This task calls for copying every line of the records that includes the word "none".

[Material supplied — start]

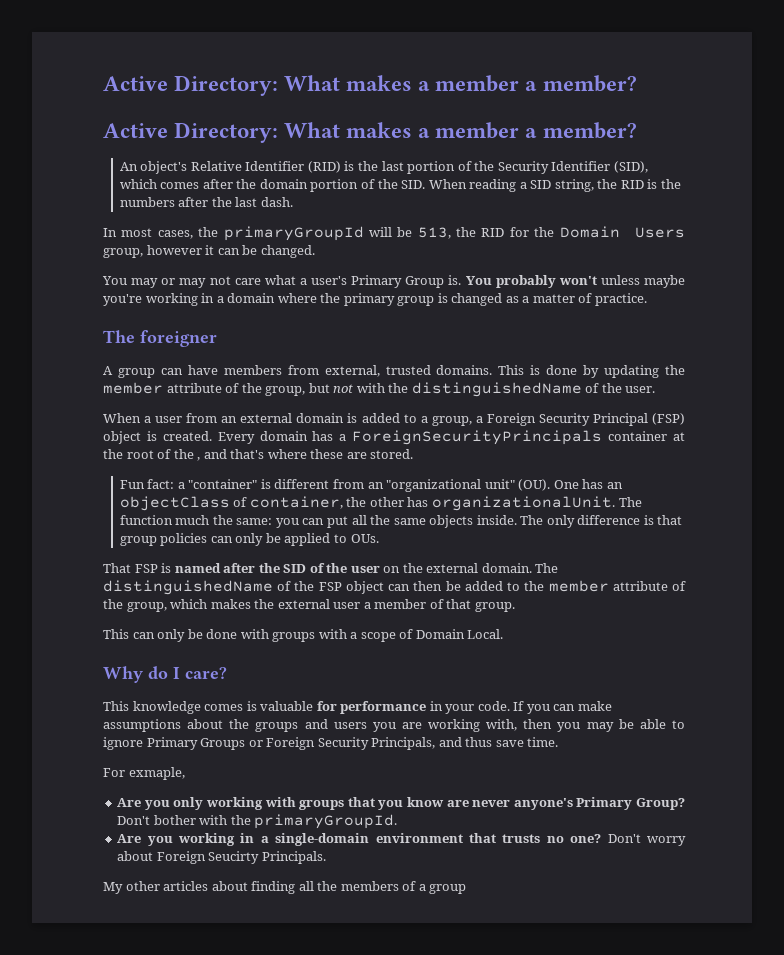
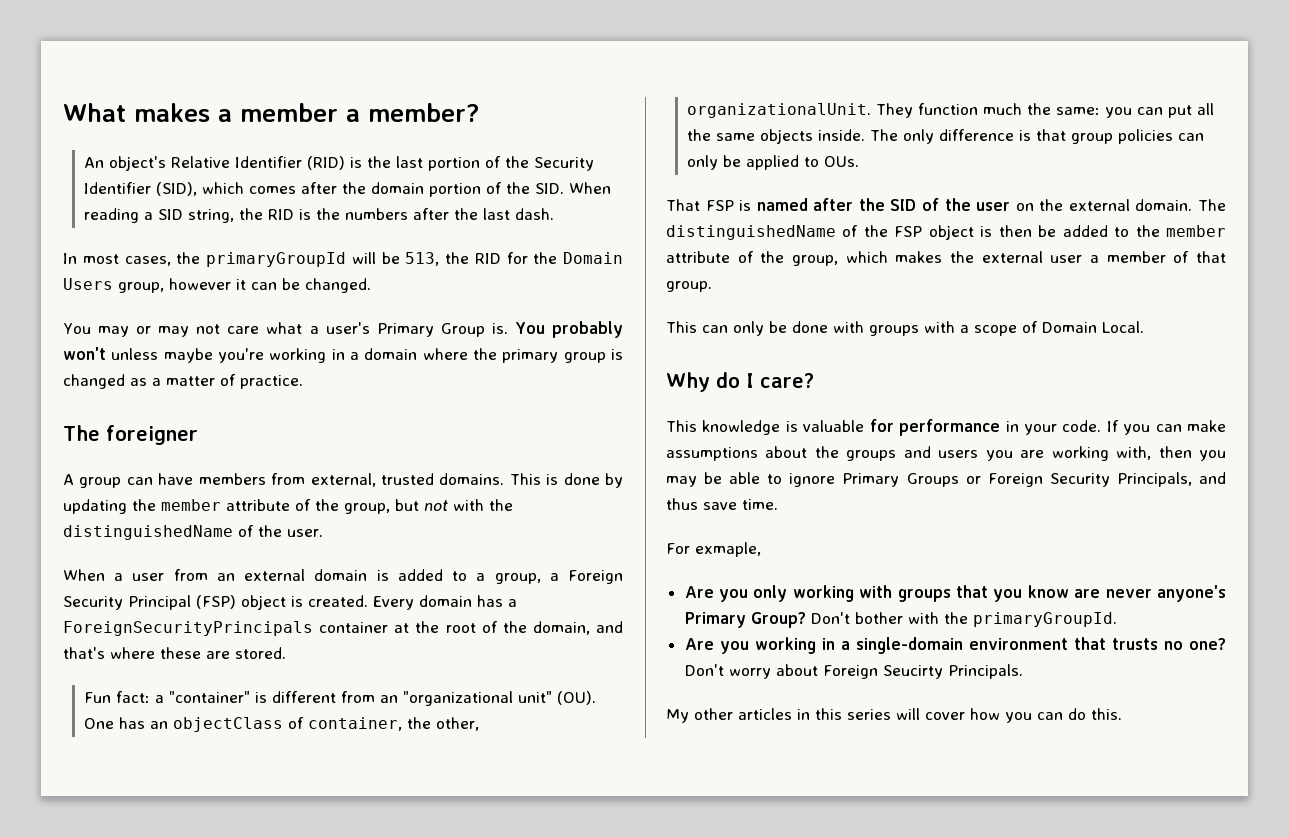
[103,75,637,96] [103,122,279,143] Active Directory: What makes a member a member? // Active Directory: -> (63, 112) none
[197,457,201,461] , -> [532,621,590,635] domain,
[369,496,642,511] other has organizationalUnit. The -> [435,717,479,731] [686,103,913,118] other, organizationalUnit. They
[388,584,411,591] can -> [980,226,993,237] is
[204,704,244,711] comes -> (781, 427) none
[211,881,467,894] about finding all the members of a group -> [797,708,1122,723] in this series will cover how you can do this.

[Material supplied — finish]

#### [Your solution]
[103,75,637,96] [103,122,279,143] Active Directory: What makes a member a member? // Active Directory: -> (63, 112) none
[204,704,244,711] comes -> (781, 427) none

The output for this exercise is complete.